* PASSAGE *
While the instrument relies on powers contained within the Energy Act 2004, parts of the 2007 order were previously amended by instruments made under Section 2(2) of the European Communities Act 1972. Accordingly, Schedule 8 to the European Union (Withdrawal) Act 2018 applies. The Secondary Legislation Scrutiny Committee’s report of 25 November acknowledges that the committee has no specific comments on the instrument and notes that during the enhanced scrutiny process, and in response to industry comments, the instrument has been somewhat amended and improved. The instrument was also considered by the Joint Committee on Statutory Instruments on 17 November, and that committee identified no matters requiring report.

The RTFO scheme, changed by this instrument, promotes a market for renewable fuels used in transport. The scheme places obligations on larger suppliers of fossil fuel to ensure the supply of renewable fuels which reduce carbon emissions. These obligations are calculated as a percentage of the volume of fossil fuel supplied over a calendar year. They are met by acquiring certificates which are issued for the supply of sustainable renewable fuels. The trade of these certificates provides a revenue stream for suppliers of renewable fuels.

* YOUR TASK *
Substitute "credits" for "certificates" throughout the passage, starting with "The RTFO scheme, changed" and going on through "of renewable fuels.", and write out the result.

* RAW DATA *

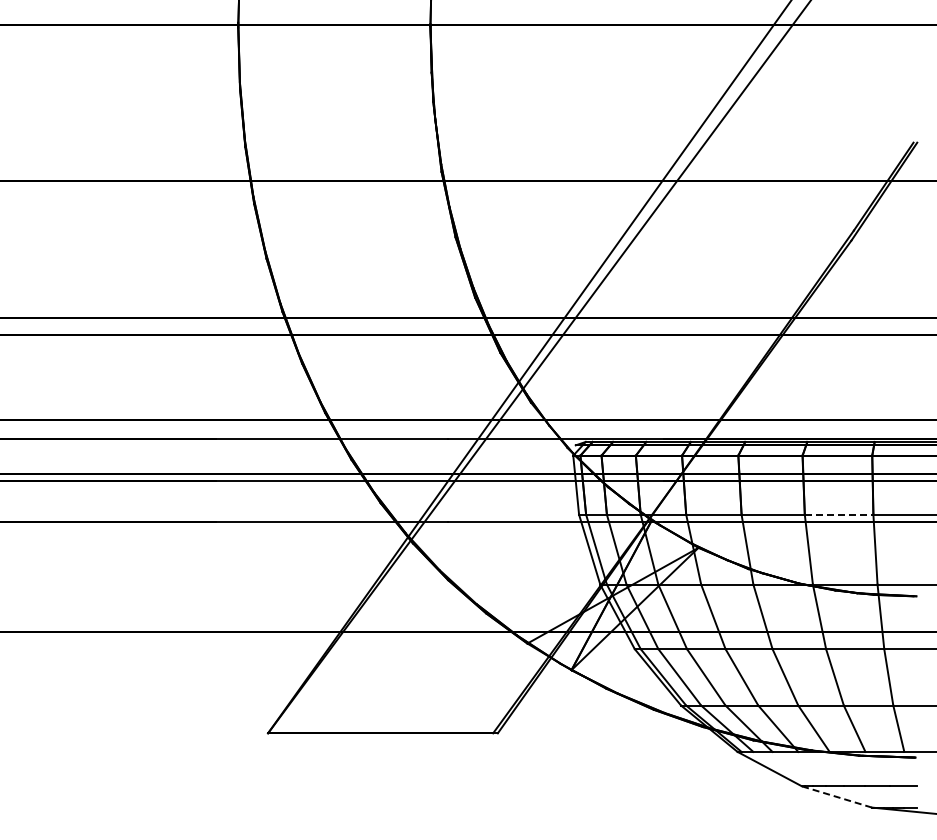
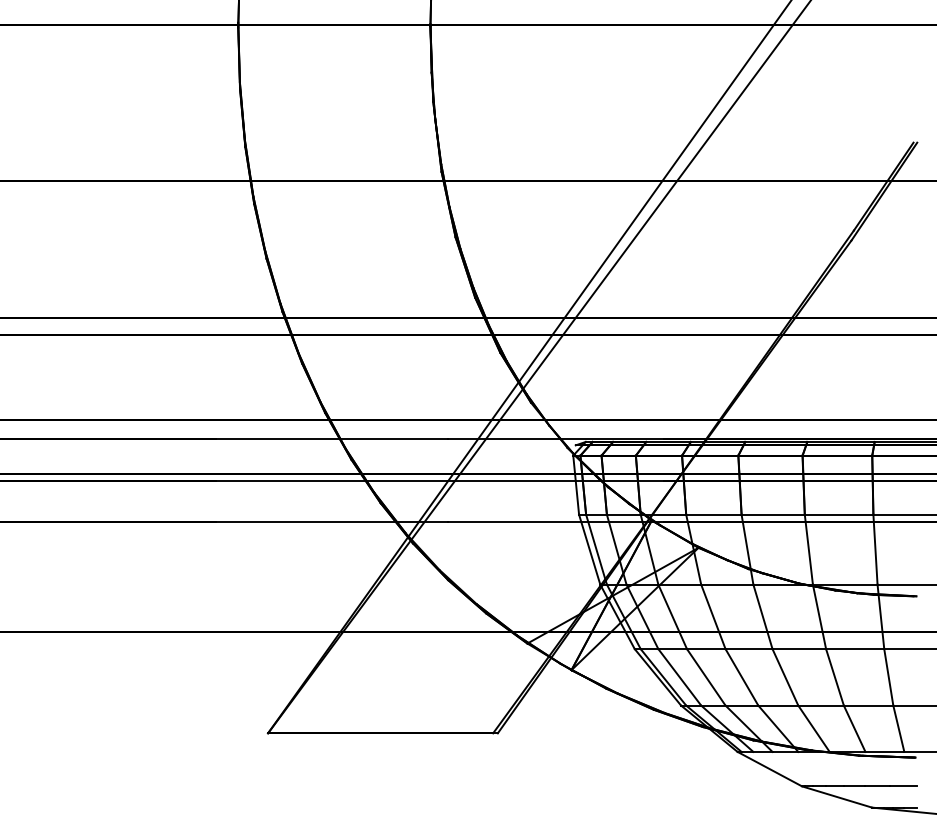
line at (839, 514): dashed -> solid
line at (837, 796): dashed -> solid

* SOLUTION TO THIS EXERCISE *
The RTFO scheme, changed by this instrument, promotes a market for renewable fuels used in transport. The scheme places obligations on larger suppliers of fossil fuel to ensure the supply of renewable fuels which reduce carbon emissions. These obligations are calculated as a percentage of the volume of fossil fuel supplied over a calendar year. They are met by acquiring credits which are issued for the supply of sustainable renewable fuels. The trade of these credits provides a revenue stream for suppliers of renewable fuels.